If you miss the first payment, don’t panic. Just contact your servicer and make arrangements to become current.
How will any potential loan cancellation be factored in?
Millions of borrowers could see up to $20,000 of their balance disappear if the Supreme Court allows the Biden administration to move ahead with its debt cancellation plan. (A decision is expected by the end of June.) The program would cancel $10,000 of debt for single individuals earning under $125,000 and married joint filers and heads of households with income under $250,000. Borrowers who received Pell Grants and fall under the income ceilings can qualify for another $10,000 in debt relief.
Debt cancellation would be automatic for borrowers who already submitted applications and had them approved, as well as those who didn’t need to apply because the government already had their information on file, borrower advocates said. Those who applied but haven’t yet received approval wouldn’t need to do so again.
Payments would be recalculated based on your new balance.

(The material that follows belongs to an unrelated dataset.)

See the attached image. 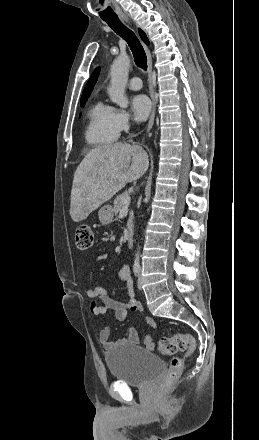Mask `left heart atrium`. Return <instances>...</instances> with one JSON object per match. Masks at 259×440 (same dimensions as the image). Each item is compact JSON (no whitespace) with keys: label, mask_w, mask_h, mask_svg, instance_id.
I'll return each instance as SVG.
<instances>
[{"label":"left heart atrium","mask_w":259,"mask_h":440,"mask_svg":"<svg viewBox=\"0 0 259 440\" xmlns=\"http://www.w3.org/2000/svg\"><path fill=\"white\" fill-rule=\"evenodd\" d=\"M132 107L134 114L138 120H145L151 111V101L144 95L139 94L133 97Z\"/></svg>","instance_id":"obj_1"}]
</instances>
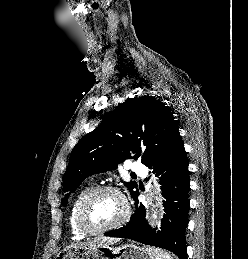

Payments for borrowers already enrolled in income-driven plans, however, generally wouldn’t change even if a portion of their debt was canceled. That’s because their payments are based on their discretionary income and household size.
I can’t afford my loan payment. What are my options?
Thankfully, federal borrowers have many options. But having so many choices can also be paralyzing, especially when they each have different eligibility rules and outcomes. But there are generally three categories:
Fixed payment plans: These include standard (fixed payments), graduated (your payments rise) and extended (you pay over a longer time) repayment plans.